The Game of Hounds and Jackals was an extremely popular pastime in ancient Egypt. Also known as the Game of Horses and Hounds, due to the figures represented, or the Palm Tree Game, due to the sgraffito drawing on the board, it consisted of a race between two players who moved several tiles at the same time.
For this, a perforated board with numerous holes was used, into which pegs topped with the heads of two different animals were inserted to differentiate the two opposing sides.
The example that we show here is especially sophisticated since it probably belonged to a noble personage. It is kept in the Metropolitan Museum in New York and was discovered by the famous archaeologist Howard Carter in the tomb of Reniseneb in Thebes in 1910.
It resembles a small piece of furniture made of sycamore wood and ivory. It is decorated with black and red paint to mark the holes and stylize the figure of a palm tree in the central part of the board.
The rules of the game are not clear, but it seems that it was a competition between two players who moved their respective pegs through opposite rows of holes according to the value marked on the dice.
The itinerary had to start from the inside, continue along the inner rows to the end, and finally fork through the outer ones until reaching the last hole located between the two rows.

## TRY IT
What names for the game does the passage on Hounds and Jackals give?

## SUPPLIED RECORDS
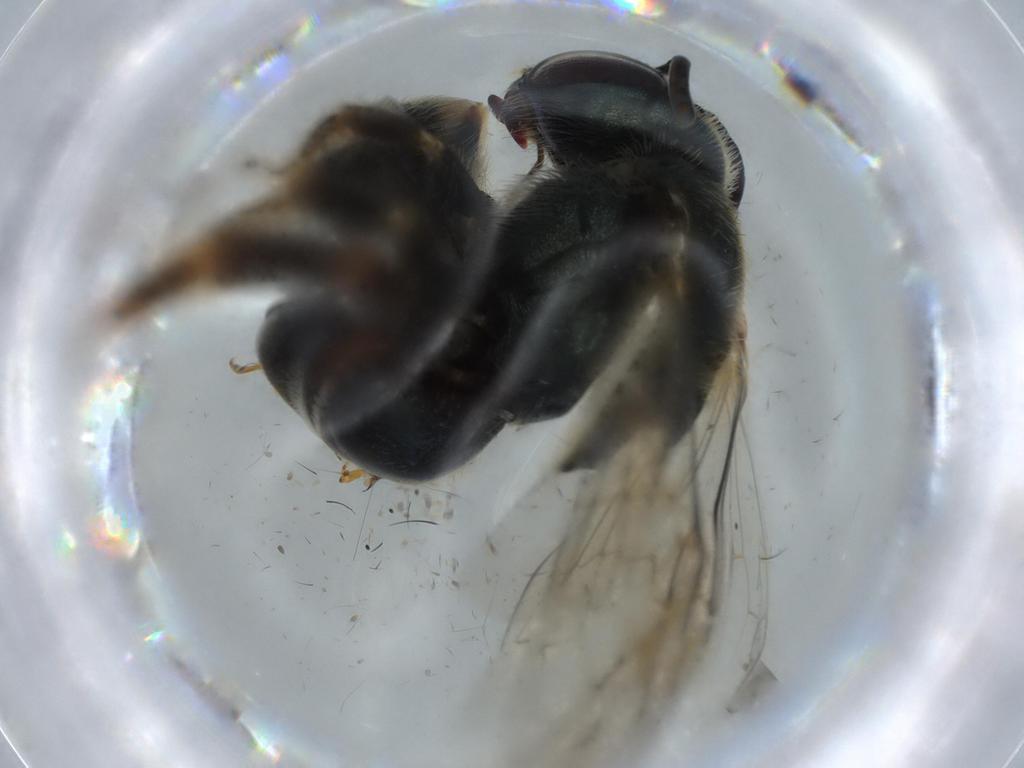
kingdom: Animalia
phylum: Arthropoda
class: Insecta
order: Hymenoptera
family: Halictidae
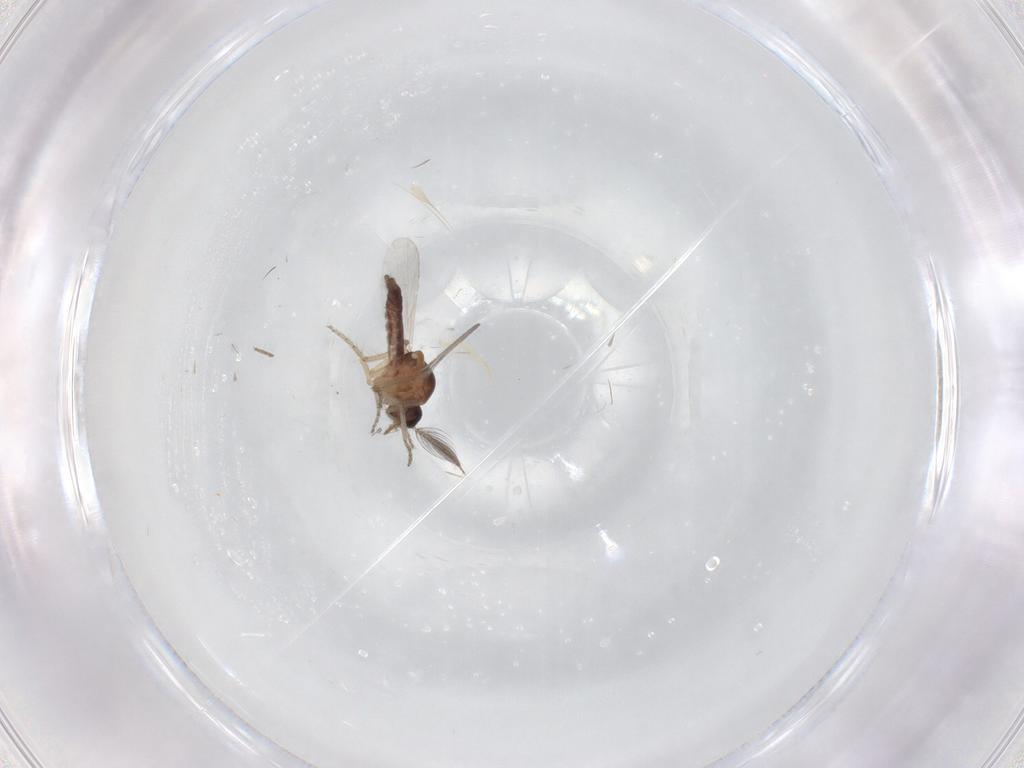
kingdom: Animalia
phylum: Arthropoda
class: Insecta
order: Diptera
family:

## SOLUTION TO THE PROBLEM
Game of Hounds and Jackals, Game of Horses and Hounds, Palm Tree Game